Stewie refers to India as "where the Beatles came to ruin their music", and a local queries the two Americans on why director Wes Anderson came there to make his "worst movie", The Darjeeling Limited. After a bad pun on New Delhi as New Deli by Stewie, the four-armed elephant-headed deity Ganesha plays a sting.

==Reception==
"Road to India" scored a 1.2 rating in the 18–49 demographic, and was watched by 2.59 million viewers, making it Fox's highest-rated show of the night.

The episode received mixed reviews. Jesse Schedeen of IGN gave the episode 4.4 out of 10. He was critical of the subplot involving Peter, seeing it as another instance of Peter becoming obsessed with a new hobby, and deemed the character "an incredible jerk" for showing no contrition after ruining Joe's favorite activity. On the main plot, Schedeen felt that the opening scenes were too typical of Brian's egocentric and pretentious behavior, but it was still "pretty clever" to illustrate this with Brian not knowing what time zones are. He was not impressed by the jokes on India which he considered to be clichés, including references to overpopulation, reverence of cattle and the bindi. Schedeen noted that the episode lacked the Road to... staple of a long and humorous musical number, but he was impressed that Brian was finally being honest in a relationship and saved Padma from an arranged marriage.

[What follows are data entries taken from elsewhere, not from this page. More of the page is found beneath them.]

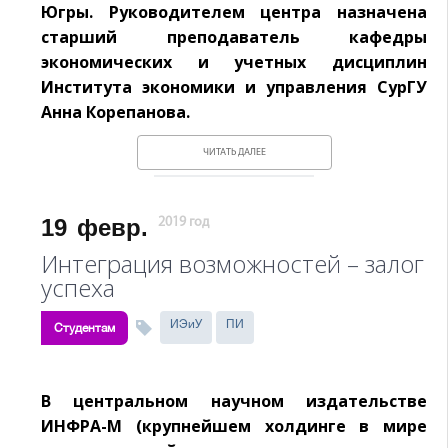
Югры. Руководителем центра назначена
старший преподаватель кафедры
экономических и учетных дисциплин
Института экономики и управления СурГУ
Анна Корепанова.
ЧИТАТЬ ДАЛЕЕ
19
февр.
2019 год
Интеграция возможностей – залог
успеха
ИЭиУ
ПИ
Студентам
В центральном научном издательстве
ИНФРА-М (крупнейшем холдинге в мире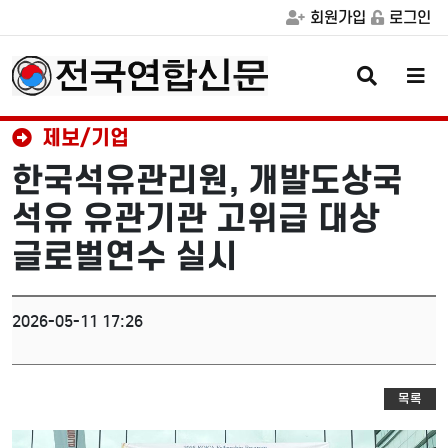
회원가입
로그인
검
메
색
뉴
버
버
튼
튼
제보/기업
한국석유관리원, 개발도상국
석유 유관기관 고위급 대상
글로벌연수 실시
2026-05-11 17:26
목록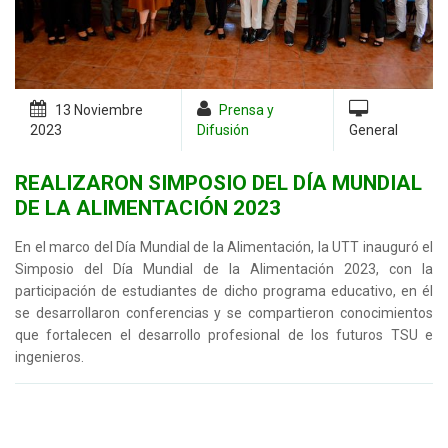
13 Noviembre
Prensa y
2023
Difusión
General
REALIZARON SIMPOSIO DEL DÍA MUNDIAL
DE LA ALIMENTACIÓN 2023
En el marco del Día Mundial de la Alimentación, la UTT inauguró el
Simposio del Día Mundial de la Alimentación 2023, con la
participación de estudiantes de dicho programa educativo, en él
se desarrollaron conferencias y se compartieron conocimientos
que fortalecen el desarrollo profesional de los futuros TSU e
ingenieros.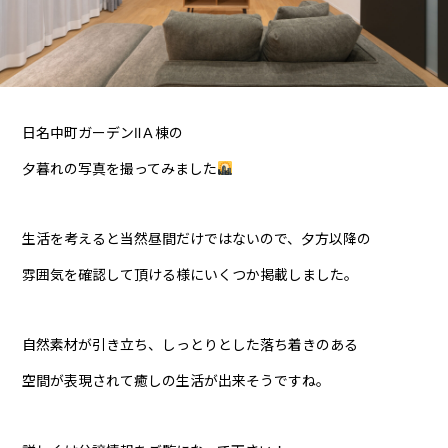
日名中町ガーデンⅡＡ棟の
夕暮れの写真を撮ってみました
生活を考えると当然昼間だけではないので、夕方以降の
雰囲気を確認して頂ける様にいくつか掲載しました。
自然素材が引き立ち、しっとりとした落ち着きのある
空間が表現されて癒しの生活が出来そうですね。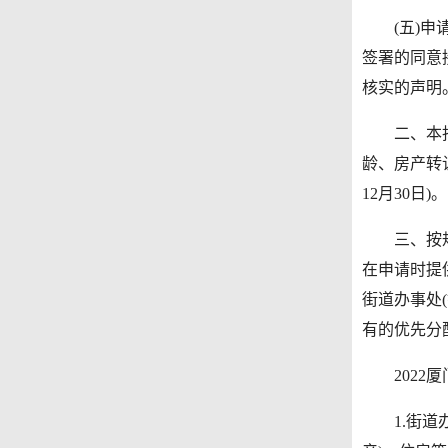
(五)申请
签署的同意
核实的声明
二、本批次
龄、房产转
12月30日)。
三、按规定
在申请时提
街道办事处
有的优先分
2022厦
1.街道办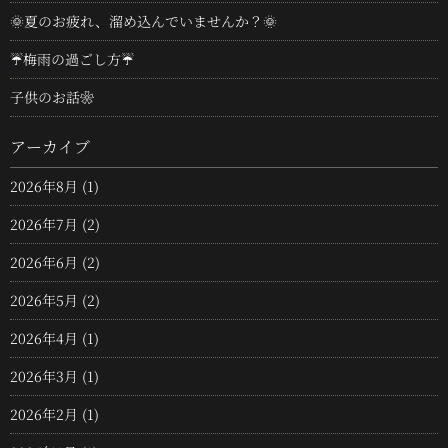
🌞夏のお疲れ、溜め込んでいませんか？🌞
☔梅雨の過ごし方☔
子供のお話❀
アーカイブ
2026年8月
(1)
2026年7月
(2)
2026年6月
(2)
2026年5月
(2)
2026年4月
(1)
2026年3月
(1)
2026年2月
(1)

However, Lisa Babick of TV Fanatic called the episode "hilarious from beginning to end", despite stating that she would have preferred an episode without a sub-plot. She found some jokes, including the Jeb Bush one, "incredibly ridiculous, but it was hard not to laugh". On a joke about Indians being shut down by pressing on their bindis, she judged that "I am ashamed to say I could not stop laughing at that scene. It was the most culturally offensive thing ever, but it was funny as hell".

Writing for TV Equals, Mark Trammell found the Indian clichés funny despite their stereotypical nature, and the Bollywood-style musical finale "admittedly a lot of fun".